Pero el Conquistador habló:
«El hombre va hasta el límite de su voluntad, sin reparar en vanas desesperaciones. ¡Sauce, yo haré útiles llamas con tus ramas y tus hojas, – con tus suplicantes brazos y tus lágrimas,– como arrojaría, si fuese necesario, las planchas de un ataúd a la hoguera que acoge mi descanso o en el fuego de mi forja!»
Bajo un único esfuerzo, el árbol cayó en un sollozo, doblegando, rompiendo, abatiendo los nenúfares del charco y los pálidos lotos; una liana florida, atrapada bajo la caída del tronco, no pudo desprenderse, pálida como era, parecida a una Ofelia retenida por los cabellos.

V

Y en vano los demás árboles del bosque intentaron detener mediante suplicas las hachas asesinas. Todos caían bajo los brazos de los leñadores, mientras el Conquistador solo ocupaba su pensamiento en la fuerza y la gloria de la futura nación. Finalmente, lo que había sido un bosque inmenso, lleno de rugidos y silbidos, fue una llanura donde se elevaría la ciudad. Un único árbol quedaba en pie, un árbol que un último golpe iba a abatir.
Un pajarillo posado sobre una rama dijo:
«¿Qué vais a hacer, hombres llegados de lejos? Yo soy el pájaro-poeta de las frescas mañanas de primavera, de las cálidas noches de verano. Es mi costumbre anidar y cantar en este árbol.- Si lo taláis tendré que emprender el vuelo y jamás, jamás nadie en este país escuchará mi canto.»

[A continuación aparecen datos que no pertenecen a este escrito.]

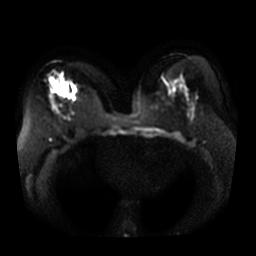
Breast MRI, one axial slice; slice 18 of 36 in the series (ordered by position); diffusion-weighted series; image 2 of 4 stored at this slice position (different b-values; order by instance number); 3 T; 5 mm slice thickness; 256 × 256 image matrix. Female patient.
Outlined on this slice (outlined manually by an expert reader):
- tumour on diffusion-weighted imaging: bounding box [x1, y1, x2, y2] px = [61, 83, 72, 96]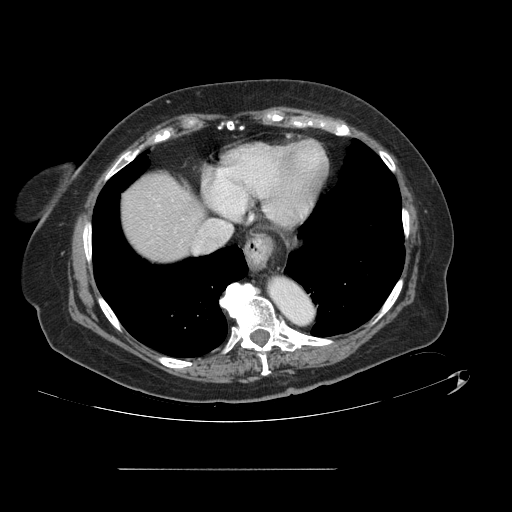
Contrast-enhanced abdominal CT, one axial slice; position 123 of 148 along the scan axis; 120 kVp; intravenous contrast given; soft-tissue window (W 400 / L 40 HU); 512 × 512 image matrix, field of view 439 × 439 mm. From the clinical record (not read from this slice): patient: male, age 43 years at operation; diagnosis: colorectal cancer liver metastases, imaged before liver resection; multiple liver metastases: no; largest metastasis: 2.4 cm; disease in both lobes: no.
Structures marked on this image (manually delineated by an expert):
- hepatic veins: bounding box (x1, y1, x2, y2) in pixels: (218, 222, 229, 228)
- liver: (123, 174, 203, 262)
- planned liver remnant (the part of the liver to remain after resection): (123, 174, 203, 262)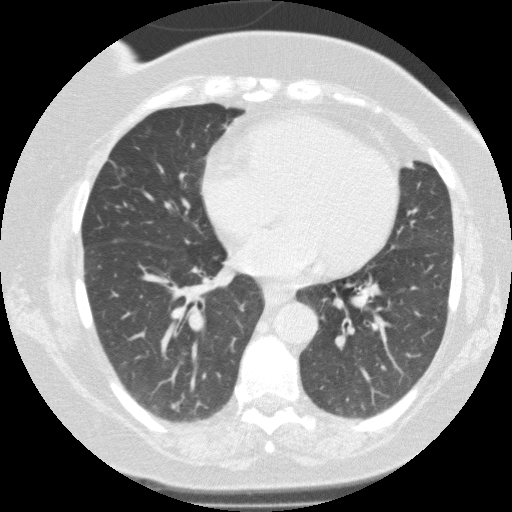
Low-dose screening chest CT, one axial slice; slice 62 of 146 in the series (ordered by position); reconstruction kernel FC01; 120 kVp; lung window (W 1500 / L -600 HU); 2 mm slice thickness; 512 × 512 image matrix.
Outlined on this slice (manually delineated by an expert):
- lesion 1 (nodule, lower lobe of right lung): box from (x=171, y=401) to (x=181, y=412) px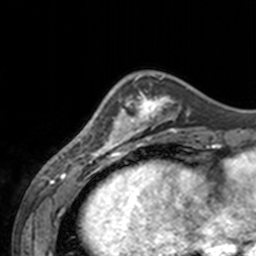
Breast MRI, one axial slice. Slice 45 of 160 in the series (ordered by position). Cropped to one breast. Dynamic contrast-enhanced series, time point 2 of 7 at this slice position (early post-contrast). 3 T. TE 1.7 ms, TR 4 ms. 1 mm slice thickness. 256 × 256 image matrix. Female patient.
Annotated regions visible in this slice (semi-automatically segmented with operator editing):
- enhancing-tissue mask used for the functional tumour volume (all voxels passing the contrast-enhancement thresholds inside the analysis volume; usually the tumour): bounding box (x1, y1, x2, y2) in pixels: (62, 76, 143, 155)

Esta vez los leñadores se encogieron de hombros con una risa de desdén y levantaron las hachas.
Pero entonces el Conquistador dijo:
«Vosotros, que habéis golpeado al augusto roble, al abedul semejante a las muchachas y al sauce consolador de los muertos, dejad este árbol al pájaro; ¡es sagrado puesto que una voz canta en él! y el hombre se debilitaría en su labor sin ánimo ni alegría, si, para enaltecerle el alma y colmar su corazón, no se le cantase de vez en cuando una canción.»